Senses vs Salty Dog
Where Senses belongs to Jotun's range, Salty Dog is a Sherwin-Williams color. Senses reads as beige-greige, while Salty Dog reads as blue — two distinct hue families, not close cousins. Senses (LRV 41) reflects noticeably more light than Salty Dog (LRV 5), a difference of 37 points that becomes especially apparent in rooms with limited natural light. Senses runs warm while Salty Dog is decidedly cool, which means they'll respond very differently to warm vs cool light sources. With a ΔE of 54.0, the contrast is hard to miss. These aren't variations on a theme — they're two different answers to the same question. Below you'll find 2 real-room photo comparisons where both colors appear side by side, plus 5 simulated room previews.
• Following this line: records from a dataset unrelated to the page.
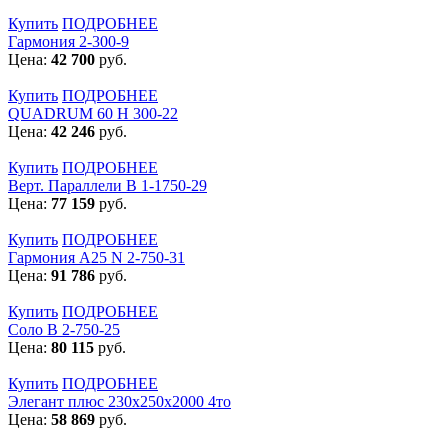
Купить
ПОДРОБНЕЕ
Гармония 2-300-9
Цена:
42 700
руб.
Купить
ПОДРОБНЕЕ
QUADRUM 60 H 300-22
Цена:
42 246
руб.
Купить
ПОДРОБНЕЕ
Верт. Параллели В 1-1750-29
Цена:
77 159
руб.
Купить
ПОДРОБНЕЕ
Гармония А25 N 2-750-31
Цена:
91 786
руб.
Купить
ПОДРОБНЕЕ
Соло В 2-750-25
Цена:
80 115
руб.
Купить
ПОДРОБНЕЕ
Элегант плюс 230x250x2000 4то
Цена:
58 869
руб.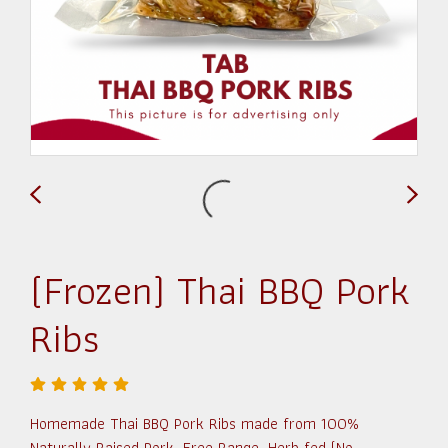
(Frozen) Thai BBQ Pork
Ribs
Homemade Thai BBQ Pork Ribs made from 100%
Naturally Raised Pork, Free Range, Herb fed (No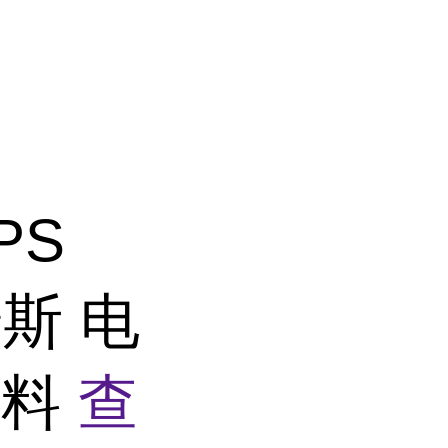
PS
普斯 电
原料
查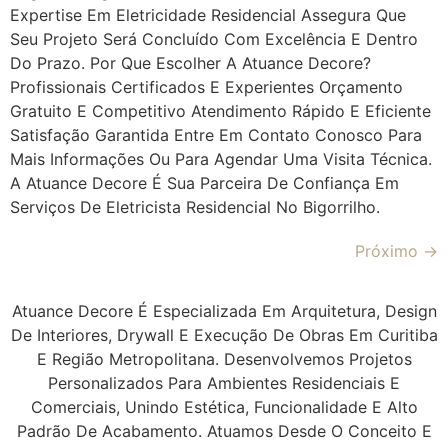
Expertise Em Eletricidade Residencial Assegura Que
Seu Projeto Será Concluído Com Excelência E Dentro
Do Prazo. Por Que Escolher A Atuance Decore?
Profissionais Certificados E Experientes Orçamento
Gratuito E Competitivo Atendimento Rápido E Eficiente
Satisfação Garantida Entre Em Contato Conosco Para
Mais Informações Ou Para Agendar Uma Visita Técnica.
A Atuance Decore É Sua Parceira De Confiança Em
Serviços De Eletricista Residencial No Bigorrilho.
Próximo
→
Atuance Decore É Especializada Em Arquitetura, Design
De Interiores, Drywall E Execução De Obras Em Curitiba
E Região Metropolitana. Desenvolvemos Projetos
Personalizados Para Ambientes Residenciais E
Comerciais, Unindo Estética, Funcionalidade E Alto
Padrão De Acabamento. Atuamos Desde O Conceito E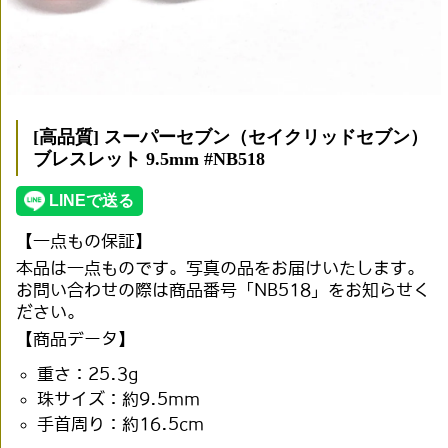
[高品質] スーパーセブン（セイクリッドセブン）
ブレスレット 9.5mm #NB518
【一点もの保証】
本品は一点ものです。写真の品をお届けいたします。
お問い合わせの際は商品番号「NB518」をお知らせく
ださい。
【商品データ】
重さ：25.3g
珠サイズ：約9.5mm
手首周り：約16.5cm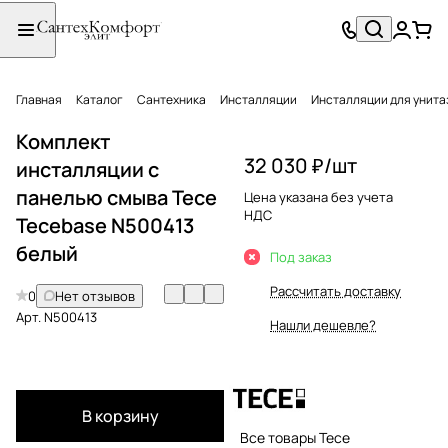
Главная
Каталог
Сантехника
Инсталляции
Инсталляции для унита
Комплект
32 030 ₽/
шт
инсталляции с
панелью смыва Tece
Цена указана без учета
НДС
Tecebase N500413
белый
Под заказ
Рассчитать доставку
0
Нет отзывов
Арт.
N500413
Нашли дешевле?
В корзину
Все товары Tece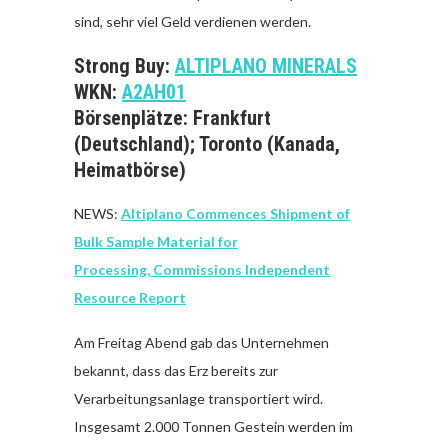
sind, sehr viel Geld verdienen werden.
Strong Buy:
ALTIPLANO MINERALS
WKN:
A2AH01
Börsenplätze: Frankfurt
(Deutschland); Toronto (Kanada,
Heimatbörse)
NEWS:
Altiplano Commences Shipment of
Bulk Sample Material for
Processing,
Commissions Independent
Resource Report
Am Freitag Abend gab das Unternehmen
bekannt, dass das Erz bereits zur
Verarbeitungsanlage transportiert wird.
Insgesamt 2.000 Tonnen Gestein werden im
Senses vs Salty Dog in Real Spaces
2 real rooms side by side. Seeing Senses and Salty Dog in actual rooms makes the difference concrete; browse the spaces below to get a feel for how each color lives on a wall.
Dining Room
A dining room lit by a dimmed pendant or candles is one of the most forgiving environments for paint — warm light softens almost everything. Senses returns significantly more light to the room — in a smaller or darker space, that difference in perceived brightness is hard to miss.
Color Details
Senses vs Salty Dog Simulated Comparison
5 simulated room previews — drag the slider on each to see Senses on one side and Salty Dog on the other.
Digital color is approximate. These simulations are generated from the manufacturer's hex values and overlaid on grayscale room photos — your screen's calibration, brightness, and viewing angle all affect how they render. Before committing to either color, test physical samples in your own space under the light you actually live with.
More Senses comparisons
See how Senses stacks up against other well-photographed colors across different brands and tones.